I am very certain, if I can be a little parochial for a moment, that the influence of this Future Fellowships program is going to be directly felt by the tertiary institutions in the south-east of Melbourne where my electorate is located, most notably Monash University, which I can say with confidence is one of the premier research universities in the world, not merely in Australia. We see at Monash University some world-class facilities that have been built in recent years, some of them with the assistance of the Victorian state Labor government, notably the synchrotron facility but also the more recently constructed electron microscope. The electron microscope at Monash is one of only three in the world, the other two being located in Cambridge in the United Kingdom and Berkeley in California. It enables study of the atomic structure of materials. There are researchers in every field who are queueing up to use the $35 million electron microscope which has recently been constructed at Monash University.

I do not have time in any sense to list all of the research activities that are taking place at Monash University.
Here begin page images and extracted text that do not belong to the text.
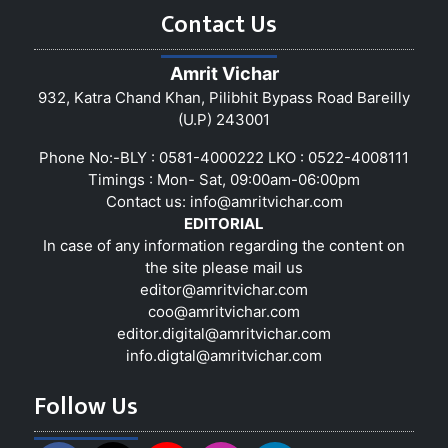
Contact Us
Amrit Vichar
932, Katra Chand Khan, Pilibhit Bypass Road Bareilly
(U.P) 243001
Phone No:-BLY : 0581-4000222 LKO : 0522-4008111
Timings : Mon- Sat, 09:00am-06:00pm
Contact us:
info@amritvichar.com
EDITORIAL
In case of any information regarding the content on
the site please mail us
editor@amritvichar.com
coo@amritvichar.com
editor.digital@amritvichar.com
info.digtal@amritvichar.com
Follow Us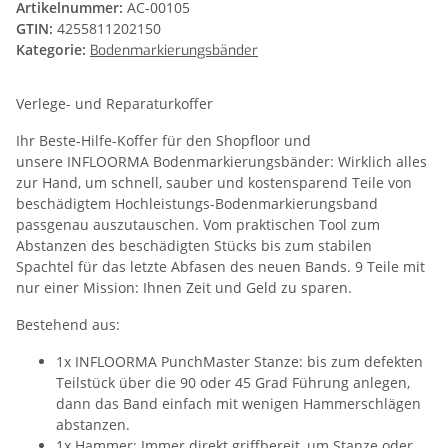
Artikelnummer:
AC-00105
GTIN:
4255811202150
Kategorie:
Bodenmarkierungsbänder
Verlege- und Reparaturkoffer
Ihr Beste-Hilfe-Koffer für den Shopfloor und
unsere INFLOORMA Bodenmarkierungsbänder: Wirklich alles
zur Hand, um schnell, sauber und kostensparend Teile von
beschädigtem Hochleistungs-Bodenmarkierungsband
passgenau auszutauschen. Vom praktischen Tool zum
Abstanzen des beschädigten Stücks bis zum stabilen
Spachtel für das letzte Abfasen des neuen Bands. 9 Teile mit
nur einer Mission: Ihnen Zeit und Geld zu sparen.
Bestehend aus:
1x INFLOORMA PunchMaster Stanze: bis zum defekten
Teilstück über die 90 oder 45 Grad Führung anlegen,
dann das Band einfach mit wenigen Hammerschlägen
abstanzen.
1x Hammer: Immer direkt griffbereit, um Stanze oder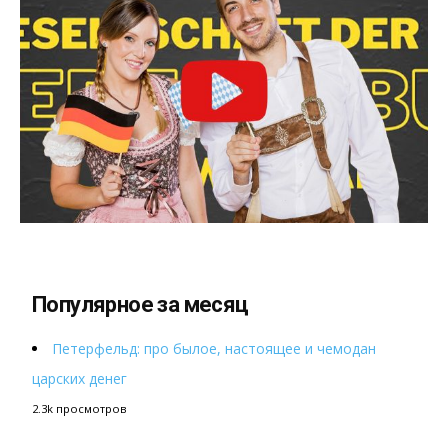
Популярное за месяц
Петерфельд: про былое, настоящее и чемодан
царских денег
2.3k просмотров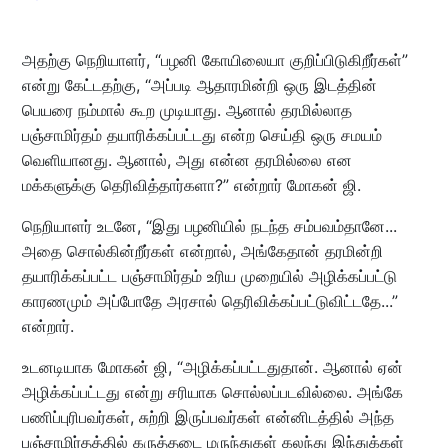
அதற்கு நெறியாளர், “பழனி கோயிலையா குறிப்பிடுகிறீர்கள்”
என்று கேட்டதற்கு, “அப்படி ஆதாரமின்றி ஒரு இடத்தின்
பெயரை நம்மால் கூற முடியாது. ஆனால் தரமில்லாத
பஞ்சாமிர்தம் தயாரிக்கப்பட்டது என்ற செய்தி ஒரு சமயம்
வெளியானது. ஆனால், அது என்ன தரமில்லை என
மக்களுக்கு தெரிவித்தார்களா?” என்றார் மோகன் ஜி.
நெறியாளர் உடனே, “இது பழனியில் நடந்த சம்பவம்தானே...
அதை சொல்கின்றீர்கள் என்றால், அங்கேதான் தரமின்றி
தயாரிக்கப்பட்ட பஞ்சாமிர்தம் உரிய முறையில் அழிக்கப்பட்டு
காரணமும் அப்போதே அரசால் தெரிவிக்கப்பட்டுவிட்டதே...”
என்றார்.
உடனடியாக மோகன் ஜி, “அழிக்கப்பட்டதுதான். ஆனால் ஏன்
அழிக்கப்பட்டது என்று சரியாக சொல்லப்படவில்லை. அங்கே
பணிப்புரிபவர்கள், சுற்றி இருப்பவர்கள் என்னிடத்தில் அந்த
பஞ்சாமிர்தத்தில் கருத்தடை மருந்துகள் கலந்து இந்துக்கள்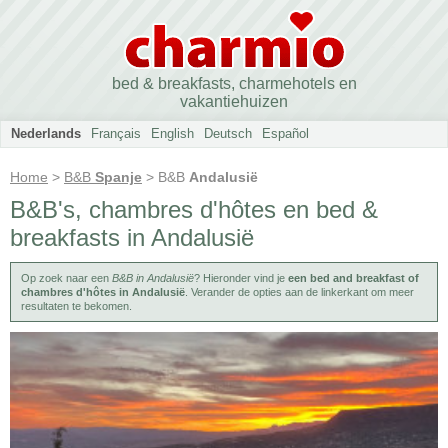
bed & breakfasts, charmehotels en
vakantiehuizen
Nederlands
Français
English
Deutsch
Español
Home
>
B&B
Spanje
> B&B
Andalusië
B&B's, chambres d'hôtes en bed &
breakfasts in Andalusië
Op zoek naar een
B&B in Andalusië
? Hieronder vind je
een bed and breakfast of
chambres d'hôtes in Andalusië
. Verander de opties aan de linkerkant om meer
resultaten te bekomen.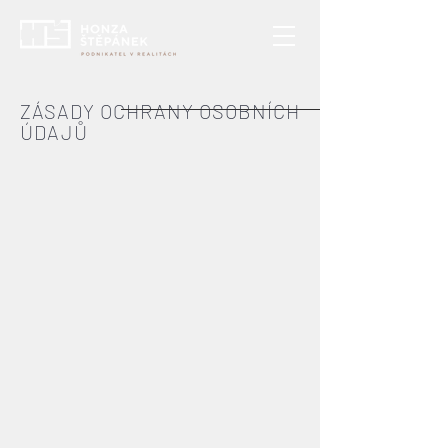
ZÁSADY OCHRANY OSOBNÍCH
ÚDAJŮ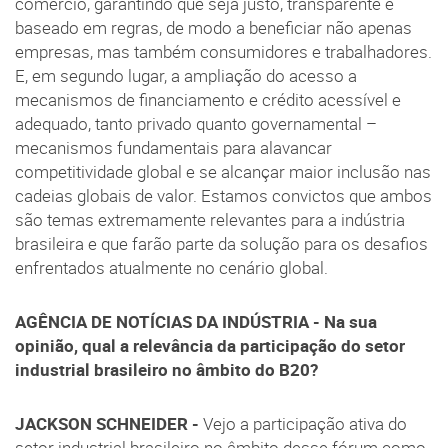
comércio, garantindo que seja justo, transparente e
baseado em regras, de modo a beneficiar não apenas
empresas, mas também consumidores e trabalhadores.
E, em segundo lugar, a ampliação do acesso a
mecanismos de financiamento e crédito acessível e
adequado, tanto privado quanto governamental –
mecanismos fundamentais para alavancar
competitividade global e se alcançar maior inclusão nas
cadeias globais de valor. Estamos convictos que ambos
são temas extremamente relevantes para a indústria
brasileira e que farão parte da solução para os desafios
enfrentados atualmente no cenário global.
AGÊNCIA DE NOTÍCIAS DA INDÚSTRIA - Na sua
opinião, qual a relevância da participação do setor
industrial brasileiro no âmbito do B20?
JACKSON SCHNEIDER -
Vejo a participação ativa do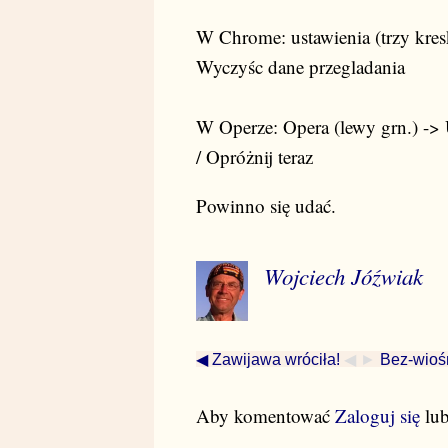
W Chrome: ustawienia (trzy kre
Wyczyśc dane przegladania
W Operze: Opera (lewy grn.) -> U
/ Opróżnij teraz
Powinno się udać.
Wojciech Jóźwiak
◀ Zawijawa wróciła!
◀ ►
Bez-wioś
Aby komentować
Zaloguj się
lu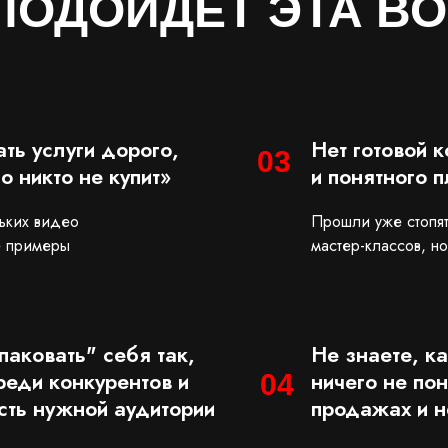
ПОДОЙДЕТ ЭТА В
ть услуги дорого,
Нет готовой 
03
о никто не купит»
и понятного 
льких видео
Прошли уже стопят
те примеры
мастер-классов, но
паковать" себя так,
Не знаете, к
реди конкурентов и
ничего не пон
04
сть нужной аудитории
продажах и н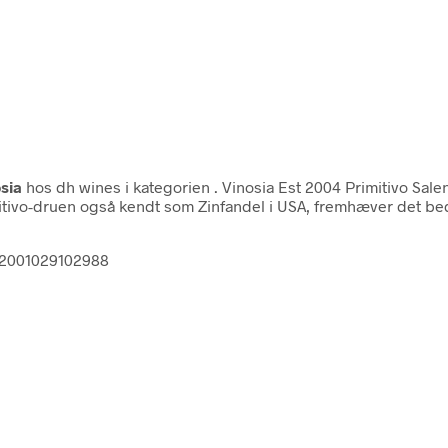
sia
hos dh wines i kategorien
. Vinosia Est 2004 Primitivo Sal
imitivo-druen også kendt som Zinfandel i USA, fremhæver det bed
m 2001029102988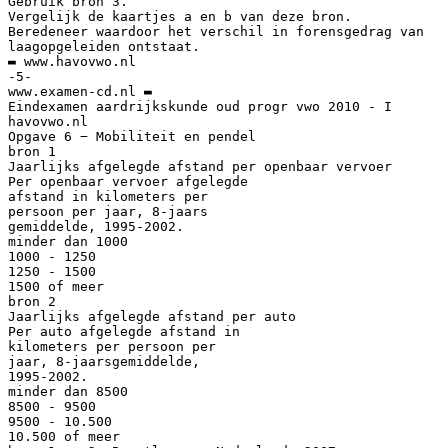
Gebruik bron 3.
Vergelijk de kaartjes a en b van deze bron.
Beredeneer waardoor het verschil in forensgedrag van
laagopgeleiden ontstaat.
▬ www.havovwo.nl
-5-
www.examen-cd.nl ▬
Eindexamen aardrijkskunde oud progr vwo 2010 - I
havovwo.nl
Opgave 6 − Mobiliteit en pendel
bron 1
Jaarlijks afgelegde afstand per openbaar vervoer
Per openbaar vervoer afgelegde
afstand in kilometers per
persoon per jaar, 8-jaars
gemiddelde, 1995-2002.
minder dan 1000
1000 - 1250
1250 - 1500
1500 of meer
bron 2
Jaarlijks afgelegde afstand per auto
Per auto afgelegde afstand in
kilometers per persoon per
jaar, 8-jaarsgemiddelde,
1995-2002.
minder dan 8500
8500 - 9500
9500 - 10.500
10.500 of meer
I mention, for example, the stem cell research that is being conducted at Monash or the recent program and facility that has been established for the study and production of monoclonal antibodies and a whole range of other research, particularly in the medical area, all of which is likely to be assisted by this Future Fellowships program, as indeed will be research that is being conducted at world-class facilities across our country.

This bill is part of the Rudd Labor government’s education revolution. There are many other aspects to the education revolution, ranging from early childhood education programs to schools, to vocational education and training and this type of funding at the higher end of the research sector. One part of that is the investment of $11 billion in the Education Investment Fund, which is intended to provide a long-term source of funding to renew the capital of our higher education system, both university and vocational education and training systems. We will not be able to have $11 billion in the Education Investment Fund if the present opposition continues, as the Deputy Prime Minister described it yesterday in the House, its smash and grab raid on the surplus. The very newly elected Leader of the Opposition almost in his first press conference announced that the budget surplus which is needed to fund the Education Investment Fund is not going to be safe. He gave a long list of matters that apparently the opposition are going to use the surplus for. We want to invest in education. This bill is an investment in education, and I commend the bill to the chamber.